:: Instructions for the task ::
Each of the records that follow needs an exact reproduction.
•••
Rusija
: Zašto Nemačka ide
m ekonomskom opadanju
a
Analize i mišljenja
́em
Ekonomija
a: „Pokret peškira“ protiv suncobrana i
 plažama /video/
•••
:: Solution to this exercise ::
Rusija
: Zašto Nemačka ide
m ekonomskom opadanju
a
Analize i mišljenja
́em
Ekonomija
a: „Pokret peškira“ protiv suncobrana i
 plažama /video/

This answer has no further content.